# Problems for Americans getting residency in Greece?



## Dale_and_Judy (Apr 26, 2008)

Hello everyone,
My wife and I retired 5 years ago and are presently living in Thailand. But as beautiful as it is, we still need a little "Opa" in our lives each year. We are considering buying a small condo in Greece (near Napflio?) and spending 6 months each year there. Does anyone have any information (caviats included) about Americans settling in Greece? We don't want employment and we have pensions and health insurance. Are there problems purchasing, problems with residency, problems with transferring money, all the usual suspects.
Thanks in advance,
Dale + Judy Harcourt,
Chiang Mai, Thailand


----------



## GDE (Jun 18, 2008)

As Americans I believe that you will have problems obtaining a residency permit for Greece.
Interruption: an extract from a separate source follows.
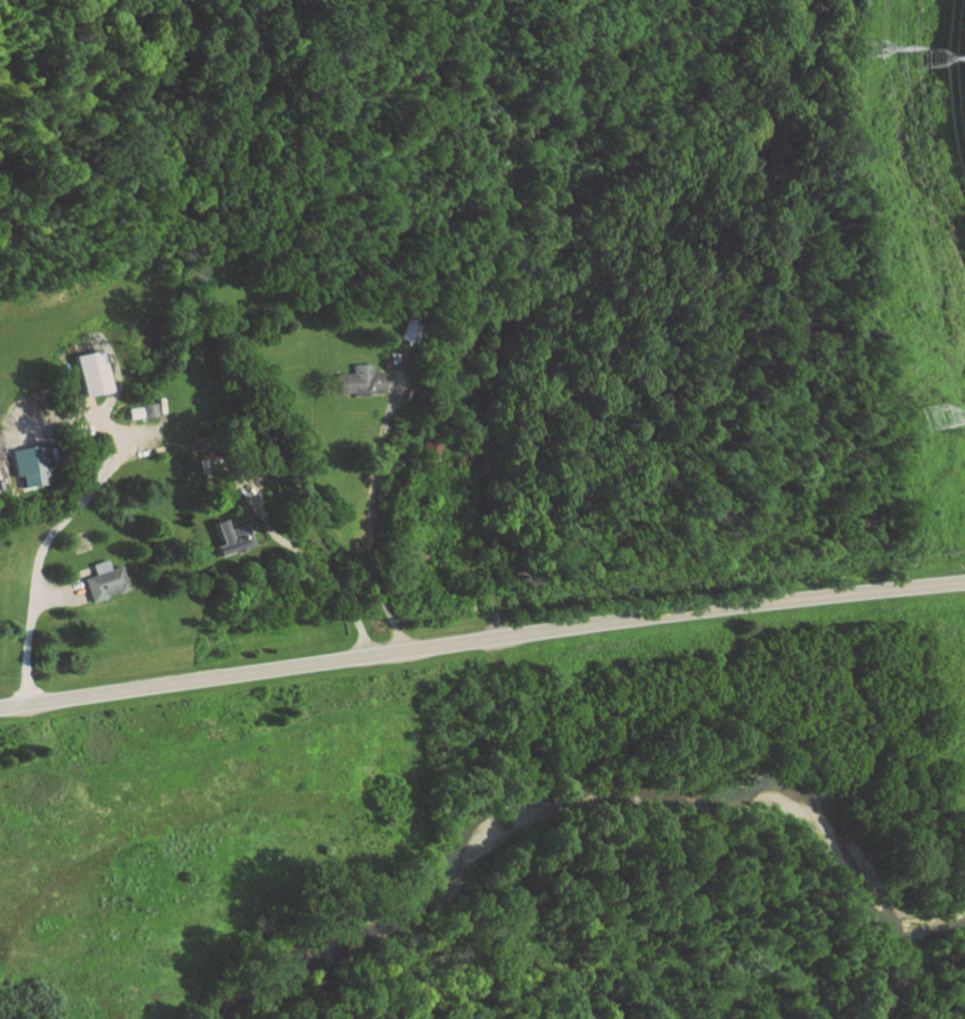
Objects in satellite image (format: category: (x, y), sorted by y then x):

Residency permits for EU citizens are easy to obtain. And if you had a work related reason to emigrate, that would make things simpler. But I know of no EU country where retirement permits are granted. If I am wrong, I would be pleased if someone would correct me. I would be interested to learn about it.
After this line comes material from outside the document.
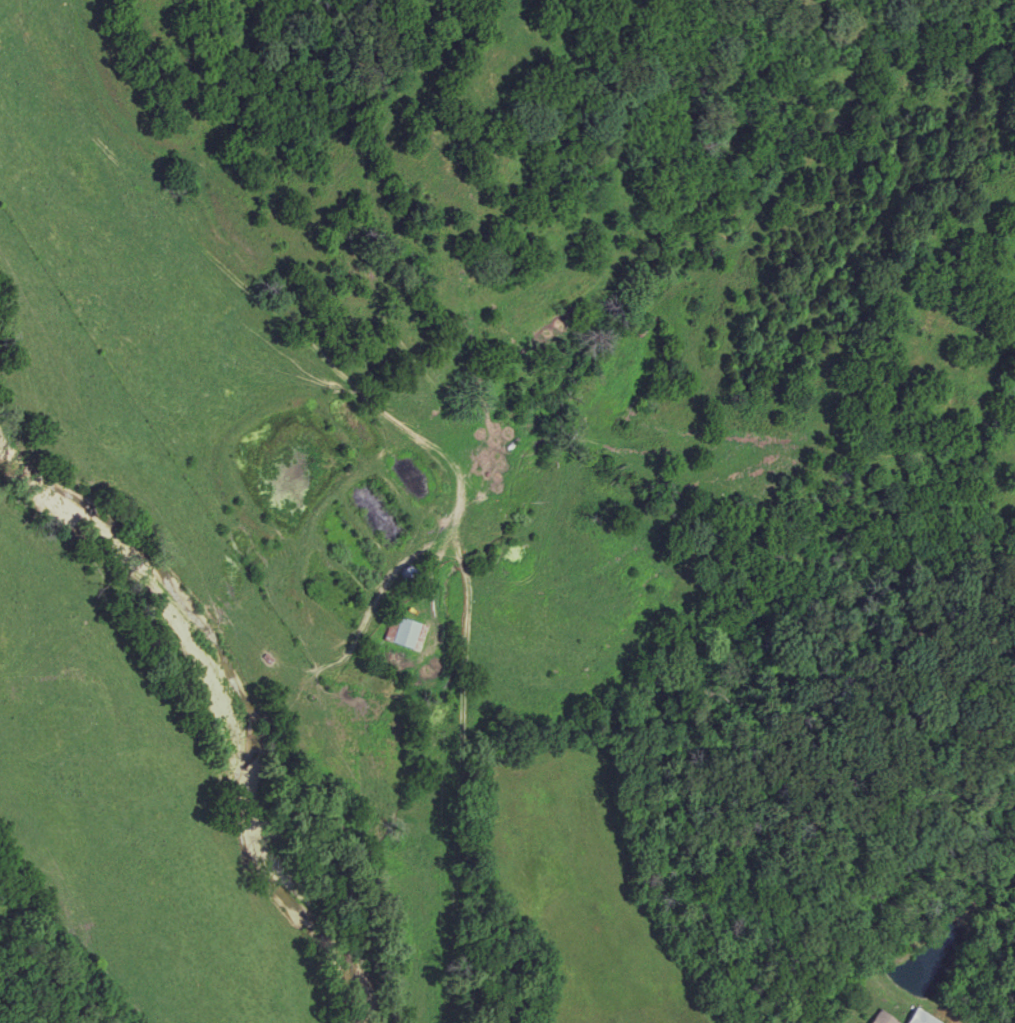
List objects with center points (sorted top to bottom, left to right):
building: (402, 632)
road: (460, 790)
building: (882, 1017)
building: (922, 1017)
Alternatively, since you do not plan to live in Greece permanently, your best bet may be to stay for 3 months per year. As Americans you can do that with no visa concerns at all.


----------



## Bevdeforges (Nov 16, 2007)

Not to completely throw cold water on the idea - I believe it is possible to get residence visas in the EU based on being retired. That said, I don't know if this is the case in Greece or not. Immigration is one area where the individual countries are loathe to give up their ability to call the shots.

Generally, you need to contact the consulate in the country in which you are currently resident for details. And don't be surprised if the Greek Consulate in Thailand has no clue how to deal with US citizens. They may require all sorts of "proof" of your financial means and social insurance, and even then you can be turned down for what appears to be no reason at all. But if you don't at least ask, you won't find out. 
Cheers,
Bev


----------



## GDE (Jun 18, 2008)

Bevdeforges said:


> Not to completely throw cold water on the idea - I believe it is possible to get residence visas in the EU based on being retired. That said, I don't know if this is the case in Greece or not. Immigration is one area where the individual countries are loathe to give up their ability to call the shots.


Hi Bev

This may be an interesting topic for another string. But I once did some research on this topic and could not find any EU countries which would give a "Retirement Visa" to *non-EU members*. My search was not exhaustive, there are lots of EU countries. But I did check the major ones and many of the minor ones as well. I spent several days looking into this. I would be pleased if people would give a list of EU countries where they know that this is possible.

As far as calling the consulate, the last time I made a move, I did this. The only advice the consulate was willing to give me was "contact a lawyer"


----------